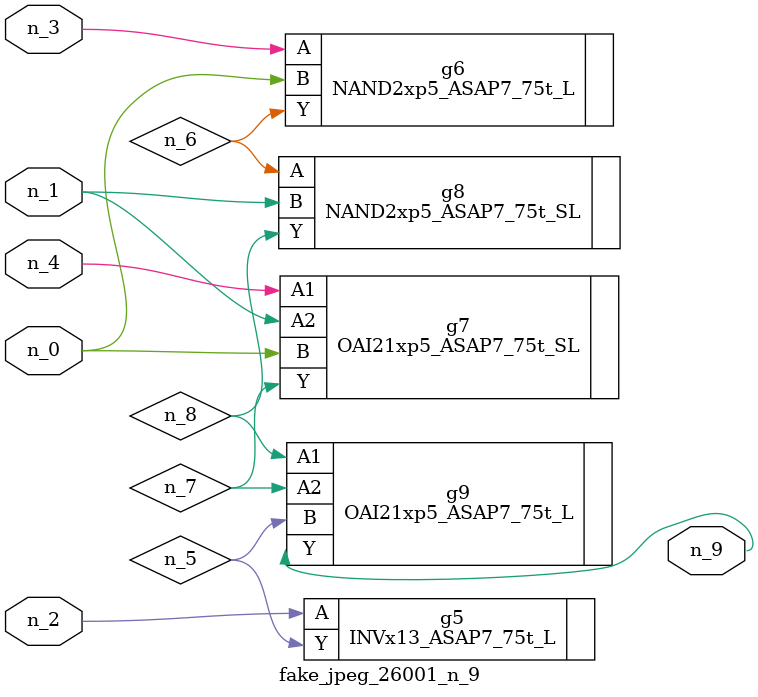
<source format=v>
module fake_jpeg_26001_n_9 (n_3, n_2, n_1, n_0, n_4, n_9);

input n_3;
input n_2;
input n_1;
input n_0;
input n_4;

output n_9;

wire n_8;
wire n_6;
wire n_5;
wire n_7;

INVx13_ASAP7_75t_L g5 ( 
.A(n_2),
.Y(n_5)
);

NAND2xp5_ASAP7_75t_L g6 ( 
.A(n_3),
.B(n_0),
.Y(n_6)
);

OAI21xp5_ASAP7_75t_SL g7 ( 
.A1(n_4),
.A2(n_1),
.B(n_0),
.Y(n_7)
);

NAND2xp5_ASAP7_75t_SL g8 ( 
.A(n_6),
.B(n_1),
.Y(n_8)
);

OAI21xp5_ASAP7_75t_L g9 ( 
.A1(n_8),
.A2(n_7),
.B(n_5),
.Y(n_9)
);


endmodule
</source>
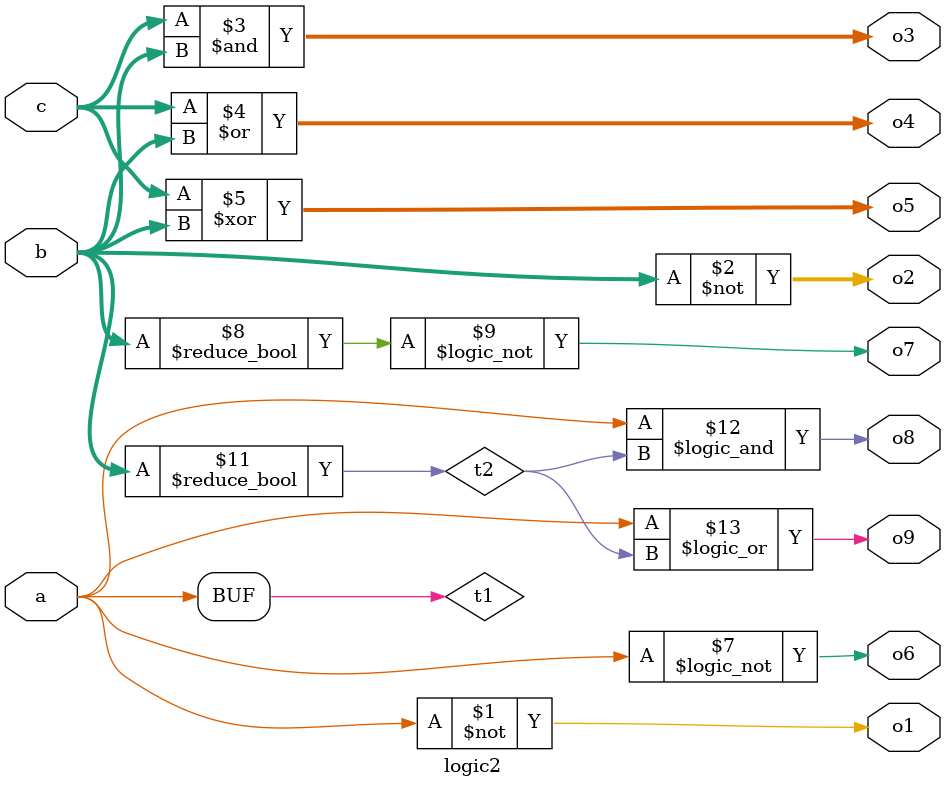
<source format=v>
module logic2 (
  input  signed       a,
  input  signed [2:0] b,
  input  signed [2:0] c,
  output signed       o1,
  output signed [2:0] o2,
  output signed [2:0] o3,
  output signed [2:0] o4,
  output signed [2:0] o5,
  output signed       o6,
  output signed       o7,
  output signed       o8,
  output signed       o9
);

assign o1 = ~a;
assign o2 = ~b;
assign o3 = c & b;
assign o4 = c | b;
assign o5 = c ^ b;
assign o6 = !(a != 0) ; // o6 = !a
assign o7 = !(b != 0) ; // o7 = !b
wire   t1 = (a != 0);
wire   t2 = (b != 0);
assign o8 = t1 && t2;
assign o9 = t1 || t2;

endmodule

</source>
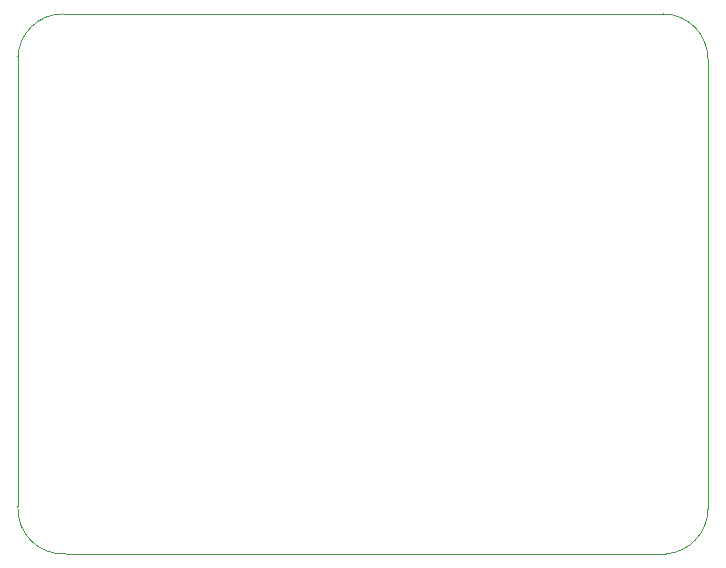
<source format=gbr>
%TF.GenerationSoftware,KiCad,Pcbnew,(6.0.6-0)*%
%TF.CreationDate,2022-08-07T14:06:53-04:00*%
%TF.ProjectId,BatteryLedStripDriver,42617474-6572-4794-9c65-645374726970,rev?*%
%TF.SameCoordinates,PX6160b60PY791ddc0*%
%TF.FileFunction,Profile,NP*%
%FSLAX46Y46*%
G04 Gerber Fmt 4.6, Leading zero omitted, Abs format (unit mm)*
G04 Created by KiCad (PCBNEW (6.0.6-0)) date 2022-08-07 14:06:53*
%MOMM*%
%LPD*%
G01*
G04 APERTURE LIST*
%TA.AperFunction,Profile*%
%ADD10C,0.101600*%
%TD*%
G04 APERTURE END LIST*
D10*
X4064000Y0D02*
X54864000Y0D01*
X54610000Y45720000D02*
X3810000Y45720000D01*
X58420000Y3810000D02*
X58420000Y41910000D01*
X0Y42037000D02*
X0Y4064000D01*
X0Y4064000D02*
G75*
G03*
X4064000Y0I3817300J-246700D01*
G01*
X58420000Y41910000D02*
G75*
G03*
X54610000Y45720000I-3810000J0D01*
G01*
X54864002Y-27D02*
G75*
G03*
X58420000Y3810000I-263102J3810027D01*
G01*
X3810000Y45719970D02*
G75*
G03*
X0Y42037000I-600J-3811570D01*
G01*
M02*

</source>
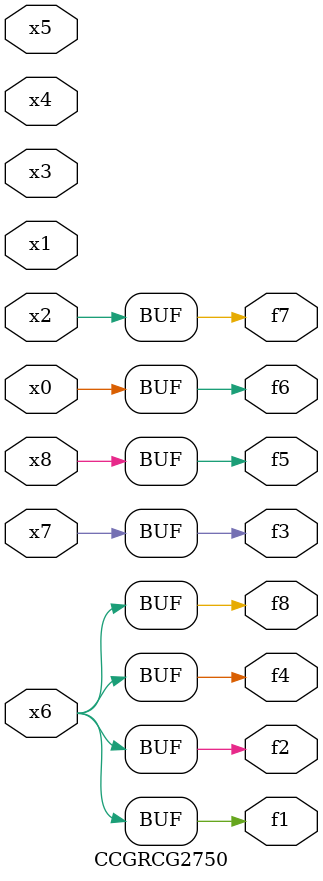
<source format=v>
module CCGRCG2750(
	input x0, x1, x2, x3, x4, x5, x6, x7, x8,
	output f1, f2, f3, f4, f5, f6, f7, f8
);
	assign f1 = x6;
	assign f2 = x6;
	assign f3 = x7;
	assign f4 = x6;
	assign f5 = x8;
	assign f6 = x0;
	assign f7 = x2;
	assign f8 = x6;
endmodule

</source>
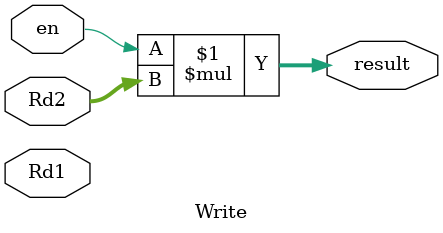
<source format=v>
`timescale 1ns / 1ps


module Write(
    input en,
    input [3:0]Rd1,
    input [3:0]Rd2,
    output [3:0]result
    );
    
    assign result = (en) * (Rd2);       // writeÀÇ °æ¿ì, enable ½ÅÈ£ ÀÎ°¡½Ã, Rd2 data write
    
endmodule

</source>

+ + + +

Activity:
Please repeat all of the data exactly, excluding images.

Answer section:
<source format=v>
module fake_jpeg_26001_n_9 (n_3, n_2, n_1, n_0, n_4, n_9);

input n_3;
input n_2;
input n_1;
input n_0;
input n_4;

output n_9;

wire n_8;
wire n_6;
wire n_5;
wire n_7;

INVx13_ASAP7_75t_L g5 ( 
.A(n_2),
.Y(n_5)
);

NAND2xp5_ASAP7_75t_L g6 ( 
.A(n_3),
.B(n_0),
.Y(n_6)
);

OAI21xp5_ASAP7_75t_SL g7 ( 
.A1(n_4),
.A2(n_1),
.B(n_0),
.Y(n_7)
);

NAND2xp5_ASAP7_75t_SL g8 ( 
.A(n_6),
.B(n_1),
.Y(n_8)
);

OAI21xp5_ASAP7_75t_L g9 ( 
.A1(n_8),
.A2(n_7),
.B(n_5),
.Y(n_9)
);


endmodule
</source>
<source format=v>
module logic2 (
  input  signed       a,
  input  signed [2:0] b,
  input  signed [2:0] c,
  output signed       o1,
  output signed [2:0] o2,
  output signed [2:0] o3,
  output signed [2:0] o4,
  output signed [2:0] o5,
  output signed       o6,
  output signed       o7,
  output signed       o8,
  output signed       o9
);

assign o1 = ~a;
assign o2 = ~b;
assign o3 = c & b;
assign o4 = c | b;
assign o5 = c ^ b;
assign o6 = !(a != 0) ; // o6 = !a
assign o7 = !(b != 0) ; // o7 = !b
wire   t1 = (a != 0);
wire   t2 = (b != 0);
assign o8 = t1 && t2;
assign o9 = t1 || t2;

endmodule

</source>
<source format=gbr>
%TF.GenerationSoftware,KiCad,Pcbnew,(6.0.6-0)*%
%TF.CreationDate,2022-08-07T14:06:53-04:00*%
%TF.ProjectId,BatteryLedStripDriver,42617474-6572-4794-9c65-645374726970,rev?*%
%TF.SameCoordinates,PX6160b60PY791ddc0*%
%TF.FileFunction,Profile,NP*%
%FSLAX46Y46*%
G04 Gerber Fmt 4.6, Leading zero omitted, Abs format (unit mm)*
G04 Created by KiCad (PCBNEW (6.0.6-0)) date 2022-08-07 14:06:53*
%MOMM*%
%LPD*%
G01*
G04 APERTURE LIST*
%TA.AperFunction,Profile*%
%ADD10C,0.101600*%
%TD*%
G04 APERTURE END LIST*
D10*
X4064000Y0D02*
X54864000Y0D01*
X54610000Y45720000D02*
X3810000Y45720000D01*
X58420000Y3810000D02*
X58420000Y41910000D01*
X0Y42037000D02*
X0Y4064000D01*
X0Y4064000D02*
G75*
G03*
X4064000Y0I3817300J-246700D01*
G01*
X58420000Y41910000D02*
G75*
G03*
X54610000Y45720000I-3810000J0D01*
G01*
X54864002Y-27D02*
G75*
G03*
X58420000Y3810000I-263102J3810027D01*
G01*
X3810000Y45719970D02*
G75*
G03*
X0Y42037000I-600J-3811570D01*
G01*
M02*

</source>
<source format=v>
module CCGRCG2750(
	input x0, x1, x2, x3, x4, x5, x6, x7, x8,
	output f1, f2, f3, f4, f5, f6, f7, f8
);
	assign f1 = x6;
	assign f2 = x6;
	assign f3 = x7;
	assign f4 = x6;
	assign f5 = x8;
	assign f6 = x0;
	assign f7 = x2;
	assign f8 = x6;
endmodule

</source>
<source format=v>
`timescale 1ns / 1ps


module Write(
    input en,
    input [3:0]Rd1,
    input [3:0]Rd2,
    output [3:0]result
    );
    
    assign result = (en) * (Rd2);       // writeÀÇ °æ¿ì, enable ½ÅÈ£ ÀÎ°¡½Ã, Rd2 data write
    
endmodule

</source>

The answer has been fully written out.